- **ACTIVITY**
Copy the Coinbase security article below, everything from "The company stated" down to "an important message.", and substitute "text messages" for "SMS messages".

- **DOCUMENT TEXT**
● ● ●
Crypto exchange Coinbase has announced that a hacker stole the login credentials of a company employee to gain remote access to its system, and as a result, obtained some contact information belonging to multiple employees but customer data and funds remained unharmed.
“Coinbase recently experienced a cybersecurity attack that targeted one of its employees. Fortunately, Coinbase’s cyber controls prevented the attacker from gaining direct system access and prevented any loss of funds or compromise of customer information. Only a limited amount of data from our corporate directory was exposed,” Coinbase said in a blogpost.
The company stated that on Sunday (February 5), several employees’ mobile phones started to alert with SMS messages indicating that they need to urgently log in via the link provided to receive an important message.
While the majority of employees ignored this unprompted message, one employee, believing it to be an important and legitimate message, clicked the link and entered their login information.
After “logging in”, the employee was asked to disregard the message and thanked for doing so.
Further, the attacker equipped with a legitimate Coinbase employee username and password made repeated attempts to gain remote access to the company.
However, the attacker was unable to provide the required Multi-Factor Authentication (MFA) credentials — and was blocked from gaining access, said the company.
Moreover, the crypto exchange platform noted that, after a while, its employee’s mobile phone rang, and it started having a conversation with the attacker who claimed to be from Coinbase corporate Information Technology (IT), and needed the employee’s help.
Believing that they were speaking to a legitimate Coinbase IT staff member, the employee logged into their workstation and began following the attacker’s instructions.
“That began a back-and-forth between the attacker and an increasingly suspicious employee. As the conversation progressed, the requests got more and more suspicious,” said Coinbase.
● ● ●
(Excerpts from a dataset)
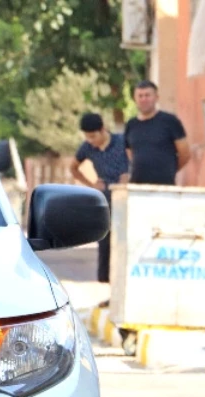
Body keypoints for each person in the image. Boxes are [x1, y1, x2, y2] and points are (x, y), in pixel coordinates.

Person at [70, 113, 130, 283]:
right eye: (87, 137)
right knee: (105, 243)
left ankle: (123, 281)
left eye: (93, 136)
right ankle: (105, 282)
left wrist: (128, 175)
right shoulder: (87, 148)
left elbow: (135, 160)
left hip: (125, 198)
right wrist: (91, 184)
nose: (90, 140)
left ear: (103, 130)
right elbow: (74, 168)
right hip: (105, 200)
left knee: (123, 242)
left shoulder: (122, 141)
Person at [124, 81, 190, 185]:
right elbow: (129, 153)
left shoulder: (170, 121)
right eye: (140, 96)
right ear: (135, 99)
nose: (143, 99)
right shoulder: (131, 124)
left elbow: (185, 153)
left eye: (147, 95)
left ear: (156, 97)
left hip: (165, 186)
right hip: (137, 185)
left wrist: (170, 170)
● ● ●
- **WRITTEN SOLUTION**
The company stated that on Sunday (February 5), several employees’ mobile phones started to alert with text messages indicating that they need to urgently log in via the link provided to receive an important message.